● **EXERCISE DIRECTIONS**:
Put every nonblank line from the beginning of the data through the line containing "for your data.</span></span>", inclusive, into a numbered list, with the pictures left out.

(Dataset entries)
==============================
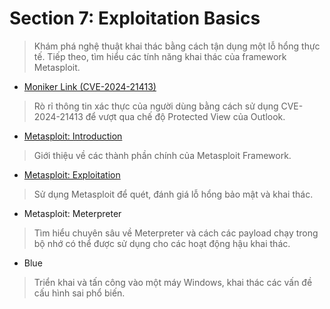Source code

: # **Section 7: Exploitation Basics**
>Khám phá nghệ thuật khai thác bằng cách tận dụng một lỗ hổng thực tế. Tiếp theo, tìm hiểu các tính năng khai thác của framework Metasploit.

- [Moniker Link (CVE-2024-21413)](./1_Moniker_Link.md)  
>Rò rỉ thông tin xác thực của người dùng bằng cách sử dụng CVE-2024-21413 để vượt qua chế độ Protected View của Outlook.

- [Metasploit: Introduction](./2_Metasploit_Introduction.md)  
>Giới thiệu về các thành phần chính của Metasploit Framework.

- [Metasploit: Exploitation](./3_Metasploit_Exploitation.md)  
>Sử dụng Metasploit để quét, đánh giá lỗ hổng bảo mật và khai thác.

- Metasploit: Meterpreter  
>Tìm hiểu chuyên sâu về Meterpreter và cách các payload chạy trong bộ nhớ có thể được sử dụng cho các hoạt động hậu khai thác.

- Blue  
>Triển khai và tấn công vào một máy Windows, khai thác các vấn đề cấu hình sai phổ biến.

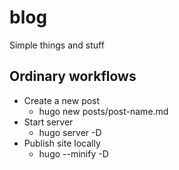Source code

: # blog
Simple things and stuff


## Ordinary workflows
* Create a new post
    - hugo new posts/post-name.md
* Start server
    - hugo server -D
* Publish site locally
    - hugo --minify -D
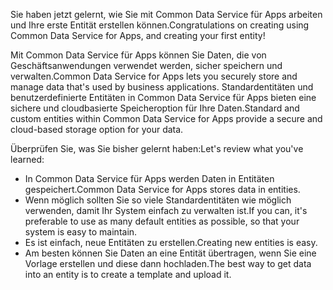 <span data-ttu-id="bfe06-101">Sie haben jetzt gelernt, wie Sie mit Common Data Service für Apps arbeiten und Ihre erste Entität erstellen können.</span><span class="sxs-lookup"><span data-stu-id="bfe06-101">Congratulations on creating using Common Data Service for Apps, and creating your first entity!</span></span> 

<span data-ttu-id="bfe06-102">Mit Common Data Service für Apps können Sie Daten, die von Geschäftsanwendungen verwendet werden, sicher speichern und verwalten.</span><span class="sxs-lookup"><span data-stu-id="bfe06-102">Common Data Service for Apps lets you securely store and manage data that's used by business applications.</span></span> <span data-ttu-id="bfe06-103">Standardentitäten und benutzerdefinierte Entitäten in Common Data Service für Apps bieten eine sichere und cloudbasierte Speicheroption für Ihre Daten.</span><span class="sxs-lookup"><span data-stu-id="bfe06-103">Standard and custom entities within Common Data Service for Apps provide a secure and cloud-based storage option for your data.</span></span>

<span data-ttu-id="bfe06-104">Überprüfen Sie, was Sie bisher gelernt haben:</span><span class="sxs-lookup"><span data-stu-id="bfe06-104">Let's review what you've learned:</span></span>
- <span data-ttu-id="bfe06-105">In Common Data Service für Apps werden Daten in Entitäten gespeichert.</span><span class="sxs-lookup"><span data-stu-id="bfe06-105">Common Data Service for Apps stores data in entities.</span></span> 
- <span data-ttu-id="bfe06-106">Wenn möglich sollten Sie so viele Standardentitäten wie möglich verwenden, damit Ihr System einfach zu verwalten ist.</span><span class="sxs-lookup"><span data-stu-id="bfe06-106">If you can, it's preferable to use as many default entities as possible, so that your system is easy to maintain.</span></span>
- <span data-ttu-id="bfe06-107">Es ist einfach, neue Entitäten zu erstellen.</span><span class="sxs-lookup"><span data-stu-id="bfe06-107">Creating new entities is easy.</span></span>
- <span data-ttu-id="bfe06-108">Am besten können Sie Daten an eine Entität übertragen, wenn Sie eine Vorlage erstellen und diese dann hochladen.</span><span class="sxs-lookup"><span data-stu-id="bfe06-108">The best way to get data into an entity is to create a template and upload it.</span></span> 
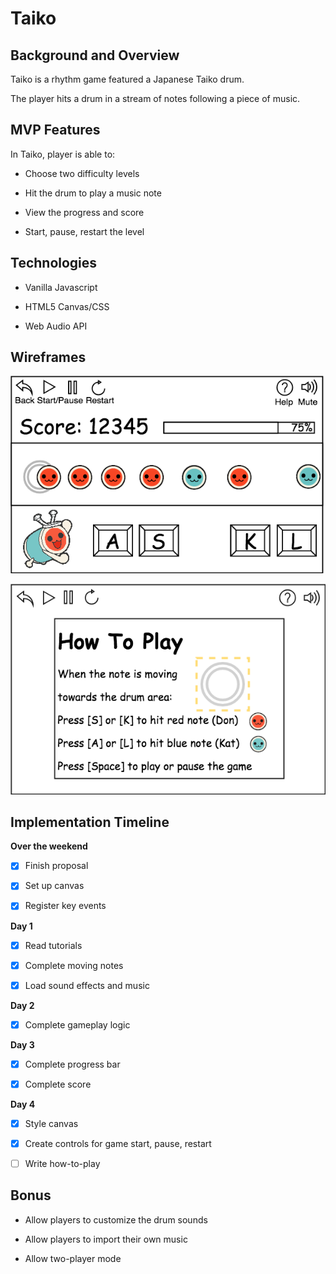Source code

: # Taiko

## Background and Overview

Taiko is a rhythm game featured a Japanese Taiko drum.

The player hits a drum in a stream of notes following a piece of music.

## MVP Features

In Taiko, player is able to:

- Choose two difficulty levels

- Hit the drum to play a music note

- View the progress and score

- Start, pause, restart the level

## Technologies

- Vanilla Javascript

- HTML5 Canvas/CSS

- Web Audio API

## Wireframes

![Taiko](./wireframe.png)

![Taiko](./wireframe_2.png)

## Implementation Timeline

__Over the weekend__

- [x] Finish proposal

- [x] Set up canvas

- [x] Register key events

__Day 1__

- [x] Read tutorials

- [x] Complete moving notes

- [x] Load sound effects and music

__Day 2__

- [x] Complete gameplay logic

__Day 3__

- [x] Complete progress bar

- [x] Complete score

__Day 4__

- [x] Style canvas

- [x] Create controls for game start, pause, restart

- [ ] Write how-to-play

## Bonus

- Allow players to customize the drum sounds

- Allow players to import their own music

- Allow two-player mode
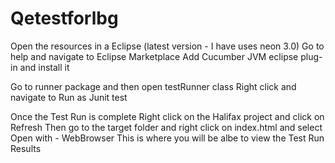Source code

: # Qetestforlbg
Open the resources in a Eclipse (latest version - I have uses neon 3.0)
Go to help and navigate to Eclipse Marketplace Add Cucumber JVM eclipse plug-in and install it

Go to runner package and then open testRunner class Right click and navigate to Run as Junit test

Once the Test Run is complete Right click on the Halifax project and click on Refresh
Then go to the target folder and right click on index.html and select Open with - WebBrowser
This is where you will be albe to view the Test Run Results
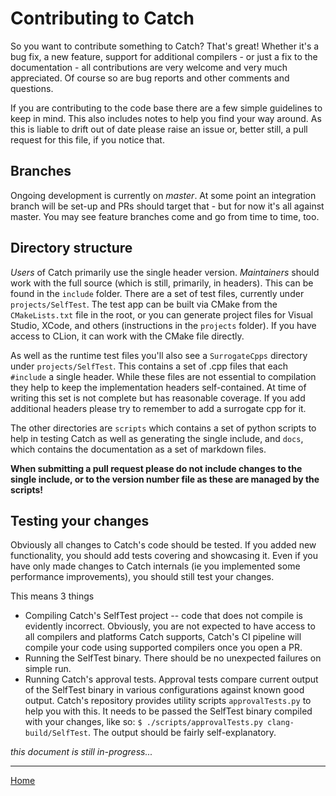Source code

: <a id="top"></a>
# Contributing to Catch

So you want to contribute something to Catch? That's great! Whether it's a bug fix, a new feature, support for 
additional compilers - or just a fix to the documentation - all contributions are very welcome and very much appreciated. 
Of course so are bug reports and other comments and questions.

If you are contributing to the code base there are a few simple guidelines to keep in mind. This also includes notes to
help you find your way around. As this is liable to drift out of date please raise an issue or, better still, a pull
request for this file, if you notice that.

## Branches

Ongoing development is currently on _master_. At some point an integration branch will be set-up and PRs should target
 that - but for now it's all against master. You may see feature branches come and go from time to time, too.

## Directory structure

_Users_ of Catch primarily use the single header version. _Maintainers_ should work with the full source (which is still, 
primarily, in headers). This can be found in the `include` folder. There are a set of test files, currently under
`projects/SelfTest`. The test app can be built via CMake from the `CMakeLists.txt` file in the root, or you can generate
project files for Visual Studio, XCode, and others (instructions in the `projects` folder). If you have access to CLion,
it can work with the CMake file directly.

As well as the runtime test files you'll also see a `SurrogateCpps` directory under `projects/SelfTest`.
This contains a set of .cpp files that each `#include` a single header.
While these files are not essential to compilation they help to keep the implementation headers self-contained.
At time of writing this set is not complete but has reasonable coverage.
If you add additional headers please try to remember to add a surrogate cpp for it.

The other directories are `scripts` which contains a set of python scripts to help in testing Catch as well as
generating the single include, and `docs`, which contains the documentation as a set of markdown files.

__When submitting a pull request please do not include changes to the single include, or to the version number file
as these are managed by the scripts!__


## Testing your changes

Obviously all changes to Catch's code should be tested. If you added new functionality, you should add tests covering and
showcasing it. Even if you have only made changes to Catch internals (ie you implemented some performance improvements),
you should still test your changes.

This means 3 things

* Compiling Catch's SelfTest project -- code that does not compile is evidently incorrect. Obviously, you are not expected to
have access to all compilers and platforms Catch supports, Catch's CI pipeline will compile your code using supported compilers
once you open a PR.
* Running the SelfTest binary. There should be no unexpected failures on simple run.
* Running Catch's approval tests. Approval tests compare current output of the SelfTest binary in various configurations against
known good output. Catch's repository provides utility scripts `approvalTests.py` to help you with this. It needs to be passed
the SelfTest binary compiled with your changes, like so: `$ ./scripts/approvalTests.py clang-build/SelfTest`. The output should
be fairly self-explanatory.



 *this document is still in-progress...*

---

[Home](Readme.md)
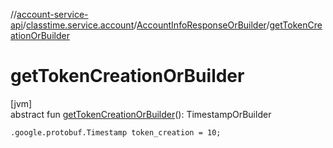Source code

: //[account-service-api](../../../index.md)/[classtime.service.account](../index.md)/[AccountInfoResponseOrBuilder](index.md)/[getTokenCreationOrBuilder](get-token-creation-or-builder.md)

# getTokenCreationOrBuilder

[jvm]\
abstract fun [getTokenCreationOrBuilder](get-token-creation-or-builder.md)(): TimestampOrBuilder

`.google.protobuf.Timestamp token_creation = 10;`
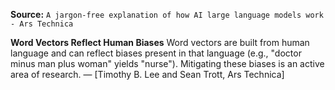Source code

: **Source:** `A jargon-free explanation of how AI large language models work - Ars Technica`

**Word Vectors Reflect Human Biases**
Word vectors are built from human language and can reflect biases present in that language (e.g., "doctor minus man plus woman" yields "nurse"). Mitigating these biases is an active area of research. — [Timothy B. Lee and Sean Trott, Ars Technica]
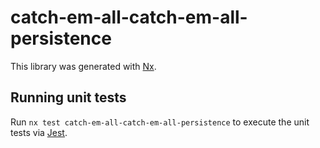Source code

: # catch-em-all-catch-em-all-persistence

This library was generated with [Nx](https://nx.dev).

## Running unit tests

Run `nx test catch-em-all-catch-em-all-persistence` to execute the unit tests via [Jest](https://jestjs.io).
==============================
● **OUTPUT**:
1. Source code
2. : # **Section 7: Exploitation Basics**
3. >Khám phá nghệ thuật khai thác bằng cách tận dụng một lỗ hổng thực tế. Tiếp theo, tìm hiểu các tính năng khai thác của framework Metasploit.
4. - [Moniker Link (CVE-2024-21413)](./1_Moniker_Link.md)  
5. >Rò rỉ thông tin xác thực của người dùng bằng cách sử dụng CVE-2024-21413 để vượt qua chế độ Protected View của Outlook.
6. - [Metasploit: Introduction](./2_Metasploit_Introduction.md)  
7. >Giới thiệu về các thành phần chính của Metasploit Framework.
8. - [Metasploit: Exploitation](./3_Metasploit_Exploitation.md)  
9. >Sử dụng Metasploit để quét, đánh giá lỗ hổng bảo mật và khai thác.
10. - Metasploit: Meterpreter  
11. >Tìm hiểu chuyên sâu về Meterpreter và cách các payload chạy trong bộ nhớ có thể được sử dụng cho các hoạt động hậu khai thác.
12. - Blue  
13. >Triển khai và tấn công vào một máy Windows, khai thác các vấn đề cấu hình sai phổ biến.
14. Source code
15. : # blog
16. Simple things and stuff
17. ## Ordinary workflows
18. * Create a new post
19.     - hugo new posts/post-name.md
20. * Start server
21.     - hugo server -D
22. * Publish site locally
23.     - hugo --minify -D
24.  <span data-ttu-id="bfe06-101">Sie haben jetzt gelernt, wie Sie mit Common Data Service für Apps arbeiten und Ihre erste Entität erstellen können.</span><span class="sxs-lookup"><span data-stu-id="bfe06-101">Congratulations on creating using Common Data Service for Apps, and creating your first entity!</span></span> 
25. <span data-ttu-id="bfe06-102">Mit Common Data Service für Apps können Sie Daten, die von Geschäftsanwendungen verwendet werden, sicher speichern und verwalten.</span><span class="sxs-lookup"><span data-stu-id="bfe06-102">Common Data Service for Apps lets you securely store and manage data that's used by business applications.</span></span> <span data-ttu-id="bfe06-103">Standardentitäten und benutzerdefinierte Entitäten in Common Data Service für Apps bieten eine sichere und cloudbasierte Speicheroption für Ihre Daten.</span><span class="sxs-lookup"><span data-stu-id="bfe06-103">Standard and custom entities within Common Data Service for Apps provide a secure and cloud-based storage option for your data.</span></span>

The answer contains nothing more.